Open GoogleCodeExporter opened 9 years ago
Hello,
I have the same problem. Have you found any solution on this? This makes the
library almost useless for eastern countries of Europe.
Original comment by vant...@gmail.com
on 3 Apr 2012 at 6:59
Hi,
I have found workaround for this problem. If i replaced regular space with
nonbreaking space \u00a0, and set chunk.setSplitCharacter(new
NonBreakingSplitharacter()) then justification worked correctly.
I'm using following script to change space characters in purePdf chunk:
var chunk:Chunk; //purePdf chunk
var text:String; //text to be added to pdf document
var tmpArray:Array;
tmpArray = text.split(" ");
text = tmpArray.join("\u00a0");
chunk = new Chunk(text, getFont());
chunk.setSplitCharacter(new NonBreakingSplitCharacter());
Original comment by aivar.p...@gmail.com
on 3 Apr 2012 at 7:30
Hello,
great thanks for your solution. I've updated it a little bit with new class,
which extends DefaultSplitCharacter, and looks like this:
package pdfGenerator {
import org.purepdf.ISplitCharacter;
import org.purepdf.pdf.DefaultSplitCharacter;
import org.purepdf.pdf.PdfChunk;
/**
* ...
* @author Marcin Wantuch
*/
public class MySplitCharacter extends DefaultSplitCharacter implements ISplitCharacter {
public function MySplitCharacter() {
super();
}
/**
* if the current character is split character or not
* @param start - ???
* @param current - current position in the array
* @param cc - the character array that has to be checked
* @param ck - chunk array
* @return true, if this is split character
*/
override public function isSplitCharacter( start: int, current: int, end: int, cc: Vector.<int>, ck: Vector.<PdfChunk> ): Boolean {
var c: int = getCurrentCharacter( current, cc, ck );
if ( c <= ' '.charCodeAt(0) || c == '-'.charCodeAt(0) || c == 8208 /*'\u2010'*/ || c == 160 /*'\u00a0'*/ ) {
return true;
}
if( c < 0x2002 ) {
return false;
}
return ( (c >= 0x2002 && c <= 0x200b)
|| (c >= 0x2e80 && c < 0xd7a0)
|| (c >= 0xf900 && c < 0xfb00)
|| (c >= 0xfe30 && c < 0xfe50)
|| (c >= 0xff61 && c < 0xffa0) );
}
}
}
and setting this class as default split character. The only change is to put "c
== 160 /*'\u00a0'*/" at the end of if statement. It's a little bit better,
because it doesn't begin the new line with comas, dots, quotes etc. (the 160 is
a decimal equivalent to 00a0). So great thanks for your idea.
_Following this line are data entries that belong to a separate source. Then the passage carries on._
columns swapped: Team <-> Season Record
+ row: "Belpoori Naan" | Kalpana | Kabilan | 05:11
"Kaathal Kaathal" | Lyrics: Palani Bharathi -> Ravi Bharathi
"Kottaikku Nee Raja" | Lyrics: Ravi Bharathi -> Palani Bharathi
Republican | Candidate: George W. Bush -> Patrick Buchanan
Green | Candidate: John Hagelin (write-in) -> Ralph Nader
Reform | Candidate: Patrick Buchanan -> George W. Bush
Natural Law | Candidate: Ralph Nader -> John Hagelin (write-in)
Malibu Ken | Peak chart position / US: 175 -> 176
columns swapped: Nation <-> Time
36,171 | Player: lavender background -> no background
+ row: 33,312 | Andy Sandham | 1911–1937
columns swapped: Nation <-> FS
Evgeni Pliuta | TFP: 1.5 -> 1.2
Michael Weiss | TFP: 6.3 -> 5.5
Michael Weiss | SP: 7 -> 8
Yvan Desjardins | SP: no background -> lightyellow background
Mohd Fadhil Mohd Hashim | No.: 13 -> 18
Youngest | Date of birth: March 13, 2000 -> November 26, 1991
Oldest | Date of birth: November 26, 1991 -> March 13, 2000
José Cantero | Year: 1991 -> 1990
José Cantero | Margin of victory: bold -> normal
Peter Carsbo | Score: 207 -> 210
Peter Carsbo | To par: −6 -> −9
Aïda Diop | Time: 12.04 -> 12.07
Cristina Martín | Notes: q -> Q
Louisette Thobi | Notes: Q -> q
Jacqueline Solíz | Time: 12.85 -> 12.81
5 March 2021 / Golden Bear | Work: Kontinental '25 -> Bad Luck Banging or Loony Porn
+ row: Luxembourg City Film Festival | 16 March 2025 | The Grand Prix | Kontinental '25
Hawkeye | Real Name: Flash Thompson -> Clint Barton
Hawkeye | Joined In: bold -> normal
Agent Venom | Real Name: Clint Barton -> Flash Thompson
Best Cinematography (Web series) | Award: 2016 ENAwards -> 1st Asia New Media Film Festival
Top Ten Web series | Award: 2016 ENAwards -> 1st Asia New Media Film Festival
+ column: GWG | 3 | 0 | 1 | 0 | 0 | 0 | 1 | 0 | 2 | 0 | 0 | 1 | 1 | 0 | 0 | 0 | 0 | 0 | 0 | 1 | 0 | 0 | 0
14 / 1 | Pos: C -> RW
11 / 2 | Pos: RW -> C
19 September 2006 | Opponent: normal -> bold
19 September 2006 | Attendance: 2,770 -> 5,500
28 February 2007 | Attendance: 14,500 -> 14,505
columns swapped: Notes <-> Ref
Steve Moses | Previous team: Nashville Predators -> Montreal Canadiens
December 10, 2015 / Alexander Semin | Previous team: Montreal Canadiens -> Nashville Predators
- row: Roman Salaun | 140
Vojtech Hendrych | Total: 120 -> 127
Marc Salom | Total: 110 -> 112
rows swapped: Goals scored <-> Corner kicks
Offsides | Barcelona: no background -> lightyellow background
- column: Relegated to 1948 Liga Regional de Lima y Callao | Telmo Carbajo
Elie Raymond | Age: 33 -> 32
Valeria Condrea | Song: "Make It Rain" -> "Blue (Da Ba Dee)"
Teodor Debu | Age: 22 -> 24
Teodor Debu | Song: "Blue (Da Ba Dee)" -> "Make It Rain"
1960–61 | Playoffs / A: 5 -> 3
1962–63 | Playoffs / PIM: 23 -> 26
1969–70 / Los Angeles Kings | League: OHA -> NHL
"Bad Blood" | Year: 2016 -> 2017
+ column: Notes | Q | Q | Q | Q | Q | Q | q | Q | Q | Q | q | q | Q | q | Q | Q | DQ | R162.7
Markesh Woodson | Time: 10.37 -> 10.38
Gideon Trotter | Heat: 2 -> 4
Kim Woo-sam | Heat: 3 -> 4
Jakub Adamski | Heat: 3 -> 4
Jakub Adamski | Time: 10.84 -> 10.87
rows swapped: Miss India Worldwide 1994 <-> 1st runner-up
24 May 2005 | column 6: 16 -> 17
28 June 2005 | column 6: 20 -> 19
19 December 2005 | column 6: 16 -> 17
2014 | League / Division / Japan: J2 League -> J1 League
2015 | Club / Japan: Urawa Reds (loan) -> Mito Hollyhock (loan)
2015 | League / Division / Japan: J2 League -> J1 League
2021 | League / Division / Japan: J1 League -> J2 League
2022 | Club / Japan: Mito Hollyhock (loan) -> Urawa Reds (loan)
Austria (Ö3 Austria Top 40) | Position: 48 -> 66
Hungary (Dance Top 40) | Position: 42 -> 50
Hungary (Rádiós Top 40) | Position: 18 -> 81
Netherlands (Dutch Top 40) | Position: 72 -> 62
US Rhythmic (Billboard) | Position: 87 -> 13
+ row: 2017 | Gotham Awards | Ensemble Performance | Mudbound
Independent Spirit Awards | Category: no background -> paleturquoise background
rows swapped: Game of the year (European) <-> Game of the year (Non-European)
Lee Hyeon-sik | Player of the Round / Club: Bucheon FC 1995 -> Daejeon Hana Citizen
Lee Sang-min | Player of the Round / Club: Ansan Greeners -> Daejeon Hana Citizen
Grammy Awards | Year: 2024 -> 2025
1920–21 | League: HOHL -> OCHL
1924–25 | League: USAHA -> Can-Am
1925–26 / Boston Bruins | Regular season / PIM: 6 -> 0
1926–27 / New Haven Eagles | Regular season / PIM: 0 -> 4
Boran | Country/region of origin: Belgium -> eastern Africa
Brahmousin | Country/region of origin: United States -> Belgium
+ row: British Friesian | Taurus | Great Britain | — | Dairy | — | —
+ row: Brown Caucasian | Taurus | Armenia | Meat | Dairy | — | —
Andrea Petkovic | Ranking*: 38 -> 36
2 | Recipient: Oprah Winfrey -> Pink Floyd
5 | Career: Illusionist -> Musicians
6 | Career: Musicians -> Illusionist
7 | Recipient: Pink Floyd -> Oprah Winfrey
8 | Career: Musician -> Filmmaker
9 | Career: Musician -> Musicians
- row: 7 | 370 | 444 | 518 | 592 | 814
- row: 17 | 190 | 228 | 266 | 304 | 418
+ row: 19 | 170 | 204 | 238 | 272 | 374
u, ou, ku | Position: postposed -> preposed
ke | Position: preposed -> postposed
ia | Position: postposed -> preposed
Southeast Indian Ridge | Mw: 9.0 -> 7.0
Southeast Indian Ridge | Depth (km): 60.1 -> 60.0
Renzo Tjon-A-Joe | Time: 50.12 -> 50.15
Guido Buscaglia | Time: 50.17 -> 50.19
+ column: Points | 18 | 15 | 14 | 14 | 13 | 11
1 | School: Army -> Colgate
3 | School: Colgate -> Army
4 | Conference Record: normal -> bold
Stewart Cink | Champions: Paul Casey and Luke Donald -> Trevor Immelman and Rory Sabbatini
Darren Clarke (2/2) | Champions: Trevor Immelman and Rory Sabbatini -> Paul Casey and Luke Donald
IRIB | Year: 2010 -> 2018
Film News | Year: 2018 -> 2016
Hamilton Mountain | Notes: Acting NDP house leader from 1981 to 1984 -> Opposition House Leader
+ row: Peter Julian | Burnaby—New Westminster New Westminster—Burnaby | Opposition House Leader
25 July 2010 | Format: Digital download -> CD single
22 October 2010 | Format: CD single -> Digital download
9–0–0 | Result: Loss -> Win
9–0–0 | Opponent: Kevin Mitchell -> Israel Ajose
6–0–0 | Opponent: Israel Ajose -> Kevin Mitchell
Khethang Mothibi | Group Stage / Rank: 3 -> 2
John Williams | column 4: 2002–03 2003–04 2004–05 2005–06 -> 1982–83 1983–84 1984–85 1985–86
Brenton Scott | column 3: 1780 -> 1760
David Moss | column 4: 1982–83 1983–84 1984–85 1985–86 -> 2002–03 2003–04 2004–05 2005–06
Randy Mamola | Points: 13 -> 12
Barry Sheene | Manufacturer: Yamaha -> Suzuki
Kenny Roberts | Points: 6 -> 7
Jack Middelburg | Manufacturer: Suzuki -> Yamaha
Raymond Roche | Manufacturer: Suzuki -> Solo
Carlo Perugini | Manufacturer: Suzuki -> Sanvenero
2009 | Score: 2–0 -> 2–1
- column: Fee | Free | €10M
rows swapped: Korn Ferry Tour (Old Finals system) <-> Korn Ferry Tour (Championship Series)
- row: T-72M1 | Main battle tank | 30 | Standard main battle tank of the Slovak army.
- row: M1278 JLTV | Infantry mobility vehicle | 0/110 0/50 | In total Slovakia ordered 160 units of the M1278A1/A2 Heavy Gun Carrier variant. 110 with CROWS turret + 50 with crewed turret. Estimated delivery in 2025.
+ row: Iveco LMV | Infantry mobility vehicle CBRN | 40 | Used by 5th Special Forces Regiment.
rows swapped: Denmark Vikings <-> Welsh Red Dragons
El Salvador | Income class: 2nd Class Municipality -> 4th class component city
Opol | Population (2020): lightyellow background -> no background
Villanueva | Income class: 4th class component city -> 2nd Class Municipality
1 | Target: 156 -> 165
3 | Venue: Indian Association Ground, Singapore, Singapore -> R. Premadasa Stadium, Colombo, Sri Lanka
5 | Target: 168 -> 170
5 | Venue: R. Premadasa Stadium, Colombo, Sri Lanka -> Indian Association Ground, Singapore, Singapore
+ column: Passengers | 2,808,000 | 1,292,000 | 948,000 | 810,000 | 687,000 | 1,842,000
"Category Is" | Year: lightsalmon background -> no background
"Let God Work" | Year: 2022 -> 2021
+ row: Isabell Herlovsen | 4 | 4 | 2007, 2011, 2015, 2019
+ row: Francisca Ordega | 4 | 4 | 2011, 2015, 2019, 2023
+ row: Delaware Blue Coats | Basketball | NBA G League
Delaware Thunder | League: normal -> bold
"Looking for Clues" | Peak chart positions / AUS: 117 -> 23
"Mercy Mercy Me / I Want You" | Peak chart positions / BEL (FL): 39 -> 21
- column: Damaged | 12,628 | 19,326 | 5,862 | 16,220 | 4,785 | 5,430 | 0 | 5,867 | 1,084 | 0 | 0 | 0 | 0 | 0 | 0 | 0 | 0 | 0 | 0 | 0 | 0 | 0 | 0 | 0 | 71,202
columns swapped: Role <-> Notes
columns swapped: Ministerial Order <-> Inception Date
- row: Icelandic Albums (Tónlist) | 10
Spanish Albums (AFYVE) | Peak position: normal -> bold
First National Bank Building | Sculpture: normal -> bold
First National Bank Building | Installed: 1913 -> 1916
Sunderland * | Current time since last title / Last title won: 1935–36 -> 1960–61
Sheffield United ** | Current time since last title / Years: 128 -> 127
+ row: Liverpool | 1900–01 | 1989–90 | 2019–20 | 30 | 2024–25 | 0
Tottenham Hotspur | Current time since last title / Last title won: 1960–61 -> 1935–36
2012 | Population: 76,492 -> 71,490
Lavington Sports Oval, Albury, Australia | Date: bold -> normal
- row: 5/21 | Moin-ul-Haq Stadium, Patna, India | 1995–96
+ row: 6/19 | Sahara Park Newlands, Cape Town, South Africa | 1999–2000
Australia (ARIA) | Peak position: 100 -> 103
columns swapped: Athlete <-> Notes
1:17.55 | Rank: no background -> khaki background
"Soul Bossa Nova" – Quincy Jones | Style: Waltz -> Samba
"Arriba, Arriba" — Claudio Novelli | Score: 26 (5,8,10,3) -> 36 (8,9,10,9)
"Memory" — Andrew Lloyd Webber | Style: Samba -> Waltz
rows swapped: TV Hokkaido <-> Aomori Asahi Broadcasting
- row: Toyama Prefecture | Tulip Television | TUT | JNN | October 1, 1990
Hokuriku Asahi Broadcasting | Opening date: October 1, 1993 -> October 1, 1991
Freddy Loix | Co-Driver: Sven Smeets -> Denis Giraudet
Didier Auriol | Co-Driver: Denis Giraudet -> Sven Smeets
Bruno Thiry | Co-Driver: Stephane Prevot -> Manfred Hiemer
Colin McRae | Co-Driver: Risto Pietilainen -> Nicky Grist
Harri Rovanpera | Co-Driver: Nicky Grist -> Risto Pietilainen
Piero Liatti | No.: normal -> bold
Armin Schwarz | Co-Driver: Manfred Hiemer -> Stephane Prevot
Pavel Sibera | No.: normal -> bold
I have a next question, because let's have now pdf generated with unicode
characters. Have you tried to copy text included in this pdf and viewed for
example by Adobe Reader? When I copy it somewhere, I have different characters
from this in the text, so I can't "Search" the pdf by the words. Is there any
solution to fix it?
Original comment by vant...@gmail.com
on 5 Apr 2012 at 6:25
You can check it by clicking: http://89.234.211.20/_marcinw/test.pdf Just try
to copy and paste selected text from pdf. How to fix it? The font base encoding
is IDENTITY_H and must be like that.
Original comment by vant...@o2.pl
on 18 May 2012 at 1:02
Original issue reported on code.google.com by
aivar.p...@gmail.com
on 29 Feb 2012 at 3:43